Users with hearing devices may experience headaches or other issues due to automatic audio playing. This option allows users to mute the entire website instantly.

On-demand dictionary

We utilize a search engine that is linked to Wikipedia and Wiktionary, allowing people with cognitive disorders to decipher meanings of phrases, initials, and slang on the spot.

Other options

Users can change the cursor’s color and sizing, view in printing mode, enable a virtual keyboard, and much more.

The AI application

accessWidget’s AI is responsible for handling the more complex accessibility adjustments such as screen-reader optimization and keyboard navigation. Prior to accessWidget, these could only be achieved manually, with long, complex, and costly projects.

Screen-reader optimization

accessWidget’s AI applies the contextual understanding processes while analyzing a site. It visually matches elements and behaviors to millions of past encounters, to learn from context what elements actually do and their purpose on the page. Then all the necessary code adjustments are implemented in order to reflect to blind people using screen readers exactly what’s on the screen and the purpose of every element, exactly as it was intended originally.

For example, accessWidget automatically and accurately labels forms and adds descriptions for actionable icons, such as social media. Additionally, our AI scans all of the website’s images and provides an accurate, elaborate image descriptions, or ALT (Alternate Text) tag. It also extracts texts that are embedded within the image, using OCR (Optical Character Recognition) technology.

Note that accessWidget will not override your ALT tags, titles, or any other manual accessibility work that has been done. We take into consideration that if you’ve made adjustments yourself, it’s probably for a reason.

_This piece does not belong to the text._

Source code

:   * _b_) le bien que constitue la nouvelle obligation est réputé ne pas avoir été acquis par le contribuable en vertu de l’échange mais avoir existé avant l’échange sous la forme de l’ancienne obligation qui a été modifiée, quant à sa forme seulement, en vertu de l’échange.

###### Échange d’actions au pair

Screen reader users in need of these adjustments receive automatic announcements to turn on these adjustments as soon as they enter your website.

Keyboard navigation optimization

For users who have trouble using a mouse, our AI adjusts the website’s HTML, as well as adding various behaviors using JavaScript code, to make the website fully navigable by keyboard.

accessWidget’s Contextual Understanding AI engine matches the behavior, style, and structure of your website’s elements to millions of past experiences, to learn their functionality and provide keyboard navigation and operational functionality to each of them.

This includes navigating the entire site using the TAB and SHIFT+TAB keys, operating dropdowns with the arrow keys, closing elements with Esc, triggering buttons and links using Enter, navigating between radio and checkbox elements using the arrow keys, filling them in with the Spacebar or Enter key, navigate using key shortcuts, and more.

accessWidget’s automated service has only a few exceptions with is remediation of PDFs, documents, and multimedia (video/audio subtitles), as they are not a part of your codebase.

Lastly, if your website has an element that is unique and does not exist almost anywhere else, such as a quiz, game, ticketing section, map, or any other rare component, accessWidget may not be able to fix it. AI and machine learning technologies depend on a high amount of encounters and data to be accurate.

Please note:

accessWidget will not change a thing for the majority of users. It will only be activated when turned on via the interface (or by a screen-reader if the user is blind), and only for the user’s specific session.

Therefore, accessWidget won’t affect your design, UI, or performance at all. The entire process is automated, from remediation to becoming compliant. Additionally, we don’t collect user data, so we don’t affect your GDPR compliance.

Browser, OS, and Assistive Technologies Compatibility: Google Chrome, Mozilla Firefox, Apple Safari, Opera, Microsoft Edge, and IE 11 or above, JAWS and NVDA (screen-readers), both for Windows and MAC users.